▶ **TEXT PROVIDED**
+---+

# Notebook Summary

## Introduction

- Process raw training data to have more features


## What is in this notebook

- Read in raw data from `01_create_training_data_and_apply_w2v_comparisons.ipynb`
   - The first part of the version number referes to which output to read.
- Process features
   - Analyse level
   - Delta features (score compared to best alternative)
- Plot the features for common sense
- Output to build models on    
      
## Output/Results

- File in format `f'nsfg_data\df_train_data_nlp__{run_version}.csv'`
 - This contains data for next stage




# Notebook Setup


## Version and Data Name

In [None]:
run_version = 'v4.2'
version_in = run_version.split('.')[0]

In [None]:
filename_train_data = f'df_train_data_nlp__{version_in}.csv'

## Regular Imports

In [None]:
### Imports 
import os
import sys
from pathlib import Path

import numpy as np
import math
from scipy import stats

import pandas as pd
import seaborn as sns

import warnings
warnings.simplefilter(action='ignore', category=FutureWarning)

from IPython.core.display import display, HTML
display(HTML("<style>.container { width:98% !important; }</style>"))

In [None]:
def run_ls_on_path(path):
    """
    Run ls on a path in jupyter and display to notebook
    Can't be imported as uses cell magic
    Args: path (pathlib.WindowsPath): path created by pathlib
    """
    userhome = os.path.expanduser("~")
    reformatted_path = ('\"' + str(path).replace('\\\\', '\"/\"') + '\"').replace('\"~\"','~').replace('~', userhome)
    print(f'$ ls {path}')
    !ls {reformatted_path}
    print('\n')

## Plotting Setup

In [None]:
### Colours
blue =  '#79a5f7'
red  =  '#ff9696'
green=  '#9ebd9e'
sns_colours = sns.color_palette()

### Make the plots a nice size
import matplotlib.pylab as pylab
params = {'legend.fontsize': 'large',
          'axes.labelsize': 'large',
          'axes.titlesize':'large',
          'xtick.labelsize':'large',
          'ytick.labelsize':'large',
          'figure.titlesize':'x-large'}
pylab.rcParams.update(params)

## My Imports

In [None]:
# Add Path of where you have imported my functions
current_path = os.getcwd()
functions_path = Path('..', 'Functions')
sys.path.append(str(functions_path))

In [None]:
## Pandas functions
import laurie_pandas_functions as pd_funcs
from laurie_pandas_functions import display_full

## Matplotlib funcs
import laurie_plotting_functions as plot_funcs
from laurie_plotting_functions import get_ax, force_ax_grid

In [None]:
## Useful when developing your functions
from importlib import reload  
reload(pd_funcs)
reload(plot_funcs)

# Get Data
Read the csvs from the paths and show the top two rows

In [None]:
path_data = Path('nsfg_data')

+---+

▶ **PROVIDED INFORMATION**
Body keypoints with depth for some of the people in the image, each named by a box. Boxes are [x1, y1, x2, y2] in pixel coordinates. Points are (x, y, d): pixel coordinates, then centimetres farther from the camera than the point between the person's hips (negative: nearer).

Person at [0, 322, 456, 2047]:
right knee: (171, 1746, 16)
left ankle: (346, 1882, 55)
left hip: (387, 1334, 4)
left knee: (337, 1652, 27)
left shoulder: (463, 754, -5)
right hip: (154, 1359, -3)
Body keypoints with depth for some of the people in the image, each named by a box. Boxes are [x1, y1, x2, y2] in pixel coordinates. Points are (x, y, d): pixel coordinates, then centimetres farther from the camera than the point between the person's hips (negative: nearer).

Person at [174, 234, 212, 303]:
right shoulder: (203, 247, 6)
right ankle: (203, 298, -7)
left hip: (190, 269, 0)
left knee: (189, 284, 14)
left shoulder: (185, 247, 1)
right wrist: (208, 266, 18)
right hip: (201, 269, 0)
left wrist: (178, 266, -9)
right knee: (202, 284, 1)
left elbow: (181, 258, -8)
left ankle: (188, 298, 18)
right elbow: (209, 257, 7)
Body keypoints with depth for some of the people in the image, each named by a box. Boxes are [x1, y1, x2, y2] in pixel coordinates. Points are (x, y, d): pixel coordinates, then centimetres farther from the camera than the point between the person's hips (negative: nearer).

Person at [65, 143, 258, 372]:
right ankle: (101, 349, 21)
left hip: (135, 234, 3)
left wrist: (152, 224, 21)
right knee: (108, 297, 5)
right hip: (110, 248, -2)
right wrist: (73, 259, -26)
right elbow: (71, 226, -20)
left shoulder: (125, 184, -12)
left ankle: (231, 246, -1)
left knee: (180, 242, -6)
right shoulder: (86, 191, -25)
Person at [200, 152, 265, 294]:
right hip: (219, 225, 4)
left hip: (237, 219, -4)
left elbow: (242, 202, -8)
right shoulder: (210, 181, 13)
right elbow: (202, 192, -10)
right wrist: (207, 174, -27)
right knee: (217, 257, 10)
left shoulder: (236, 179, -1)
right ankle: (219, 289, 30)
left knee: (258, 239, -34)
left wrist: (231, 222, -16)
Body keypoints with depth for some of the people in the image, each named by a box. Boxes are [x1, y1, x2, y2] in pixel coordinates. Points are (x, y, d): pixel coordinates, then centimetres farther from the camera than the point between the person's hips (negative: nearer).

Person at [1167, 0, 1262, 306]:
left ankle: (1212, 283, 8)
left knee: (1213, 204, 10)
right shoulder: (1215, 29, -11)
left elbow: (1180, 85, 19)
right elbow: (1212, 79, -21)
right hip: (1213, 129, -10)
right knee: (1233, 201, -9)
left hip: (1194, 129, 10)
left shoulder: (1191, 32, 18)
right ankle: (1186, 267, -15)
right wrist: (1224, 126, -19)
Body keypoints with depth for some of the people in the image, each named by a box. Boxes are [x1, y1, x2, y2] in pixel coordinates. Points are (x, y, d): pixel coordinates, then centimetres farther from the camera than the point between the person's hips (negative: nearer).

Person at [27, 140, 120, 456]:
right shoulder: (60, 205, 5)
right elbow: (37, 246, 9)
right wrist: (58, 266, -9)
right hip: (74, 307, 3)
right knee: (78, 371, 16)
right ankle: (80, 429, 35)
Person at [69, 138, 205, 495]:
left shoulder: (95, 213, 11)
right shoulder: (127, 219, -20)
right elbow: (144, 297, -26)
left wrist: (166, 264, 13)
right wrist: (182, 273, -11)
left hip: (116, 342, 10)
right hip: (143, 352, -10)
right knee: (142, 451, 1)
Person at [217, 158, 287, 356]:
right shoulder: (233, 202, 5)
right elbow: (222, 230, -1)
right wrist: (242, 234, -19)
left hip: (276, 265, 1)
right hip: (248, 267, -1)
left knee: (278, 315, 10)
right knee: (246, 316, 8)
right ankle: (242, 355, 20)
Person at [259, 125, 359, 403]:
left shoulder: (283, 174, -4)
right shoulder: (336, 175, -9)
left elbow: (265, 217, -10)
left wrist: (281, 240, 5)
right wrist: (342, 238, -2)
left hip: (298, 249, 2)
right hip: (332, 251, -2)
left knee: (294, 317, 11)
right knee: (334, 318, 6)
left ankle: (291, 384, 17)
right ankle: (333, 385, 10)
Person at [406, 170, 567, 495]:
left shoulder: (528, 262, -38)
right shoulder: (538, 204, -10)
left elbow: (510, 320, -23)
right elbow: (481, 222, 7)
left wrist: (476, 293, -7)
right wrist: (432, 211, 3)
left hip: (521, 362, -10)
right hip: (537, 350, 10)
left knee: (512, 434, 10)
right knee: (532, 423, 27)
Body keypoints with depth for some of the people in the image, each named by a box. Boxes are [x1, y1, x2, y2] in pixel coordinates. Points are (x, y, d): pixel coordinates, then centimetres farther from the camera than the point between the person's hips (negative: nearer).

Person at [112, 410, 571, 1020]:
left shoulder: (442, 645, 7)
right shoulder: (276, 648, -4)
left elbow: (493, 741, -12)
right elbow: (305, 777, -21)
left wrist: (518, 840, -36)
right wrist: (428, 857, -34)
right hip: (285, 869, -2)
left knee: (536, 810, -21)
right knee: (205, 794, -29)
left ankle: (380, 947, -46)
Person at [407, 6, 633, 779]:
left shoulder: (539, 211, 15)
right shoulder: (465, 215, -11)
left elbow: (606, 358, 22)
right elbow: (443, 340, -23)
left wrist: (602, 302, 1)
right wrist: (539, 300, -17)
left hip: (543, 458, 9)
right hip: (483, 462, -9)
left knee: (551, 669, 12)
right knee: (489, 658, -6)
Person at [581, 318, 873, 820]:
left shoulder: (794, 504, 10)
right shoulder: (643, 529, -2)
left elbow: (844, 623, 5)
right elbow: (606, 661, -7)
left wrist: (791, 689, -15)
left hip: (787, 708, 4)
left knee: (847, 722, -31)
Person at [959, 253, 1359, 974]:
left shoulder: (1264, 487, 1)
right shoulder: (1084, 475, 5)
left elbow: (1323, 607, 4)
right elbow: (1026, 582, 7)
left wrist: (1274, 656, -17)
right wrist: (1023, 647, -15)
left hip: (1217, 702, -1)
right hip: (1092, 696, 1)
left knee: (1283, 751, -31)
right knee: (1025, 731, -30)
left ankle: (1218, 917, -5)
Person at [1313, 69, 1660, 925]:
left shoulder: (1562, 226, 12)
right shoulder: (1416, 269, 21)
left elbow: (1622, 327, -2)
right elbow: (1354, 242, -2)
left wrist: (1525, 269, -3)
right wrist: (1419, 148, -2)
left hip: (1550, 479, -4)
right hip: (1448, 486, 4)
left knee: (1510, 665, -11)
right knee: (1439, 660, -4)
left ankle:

+---+

▶ **TASKS AND EXERCISES**
(A) In the notebook, what are the delta features compared against?
(B) Say whether each statement agrees with the notebook: (i) The raw data is read in from 01_create_training_data_and_apply_w2v_comparisons.ipynb. (ii) The run_ls_on_path function can be imported into other notebooks. (iii) FutureWarning messages are set to be ignored.
(C) Reproduce the part of the notebook starting with "# Notebook Summary" and going on through "to best alternative)".

▶ **TASK-BY-TASK OUTPUTS**
(A) The best alternative: each score is compared to the best alternative.

(B)
(i) Yes: "Read in raw data from `01_create_training_data_and_apply_w2v_comparisons.ipynb`"
(ii) No: "Can't be imported as uses cell magic"
(iii) Yes: "warnings.simplefilter(action='ignore', category=FutureWarning)"

(C)
# Notebook Summary

## Introduction

- Process raw training data to have more features


## What is in this notebook

- Read in raw data from `01_create_training_data_and_apply_w2v_comparisons.ipynb`
   - The first part of the version number referes to which output to read.
- Process features
   - Analyse level
   - Delta features (score compared to best alternative)